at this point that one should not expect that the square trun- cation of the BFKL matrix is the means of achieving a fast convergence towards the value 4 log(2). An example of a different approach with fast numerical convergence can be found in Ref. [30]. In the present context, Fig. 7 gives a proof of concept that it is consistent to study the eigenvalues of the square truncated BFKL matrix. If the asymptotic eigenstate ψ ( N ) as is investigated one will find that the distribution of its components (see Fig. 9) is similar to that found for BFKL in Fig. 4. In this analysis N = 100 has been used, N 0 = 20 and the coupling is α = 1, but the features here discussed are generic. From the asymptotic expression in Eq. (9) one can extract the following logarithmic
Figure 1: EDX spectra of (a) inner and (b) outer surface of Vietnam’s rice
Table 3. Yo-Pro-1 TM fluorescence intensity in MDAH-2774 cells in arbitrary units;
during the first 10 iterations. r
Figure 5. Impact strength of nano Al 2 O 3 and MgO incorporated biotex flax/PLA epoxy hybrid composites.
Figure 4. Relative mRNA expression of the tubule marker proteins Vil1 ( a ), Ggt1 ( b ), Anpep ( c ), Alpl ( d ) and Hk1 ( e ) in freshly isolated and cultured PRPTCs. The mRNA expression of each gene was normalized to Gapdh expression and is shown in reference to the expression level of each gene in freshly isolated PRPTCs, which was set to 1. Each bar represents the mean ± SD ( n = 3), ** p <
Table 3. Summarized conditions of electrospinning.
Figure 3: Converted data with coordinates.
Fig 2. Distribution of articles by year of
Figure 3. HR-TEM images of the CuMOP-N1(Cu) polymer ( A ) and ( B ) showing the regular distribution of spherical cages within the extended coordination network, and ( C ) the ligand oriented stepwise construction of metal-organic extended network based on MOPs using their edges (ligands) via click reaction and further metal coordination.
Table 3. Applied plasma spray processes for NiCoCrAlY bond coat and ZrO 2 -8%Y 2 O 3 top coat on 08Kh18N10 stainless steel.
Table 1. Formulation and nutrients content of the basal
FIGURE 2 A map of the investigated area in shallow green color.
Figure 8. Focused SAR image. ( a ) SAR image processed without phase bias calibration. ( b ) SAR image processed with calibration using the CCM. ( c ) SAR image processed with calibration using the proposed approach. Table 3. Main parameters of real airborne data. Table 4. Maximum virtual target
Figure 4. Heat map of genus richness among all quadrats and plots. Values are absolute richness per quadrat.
• • • • •
WHAT IS EXPECTED:
Give exactly the lines from the one with "FIGURE 2 A map" to the end of the entries, nothing before them.

SOLUTION FOR THIS EXERCISE:
FIGURE 2 A map of the investigated area in shallow green color.
Figure 8. Focused SAR image. ( a ) SAR image processed without phase bias calibration. ( b ) SAR image processed with calibration using the CCM. ( c ) SAR image processed with calibration using the proposed approach. Table 3. Main parameters of real airborne data. Table 4. Maximum virtual target
Figure 4. Heat map of genus richness among all quadrats and plots. Values are absolute richness per quadrat.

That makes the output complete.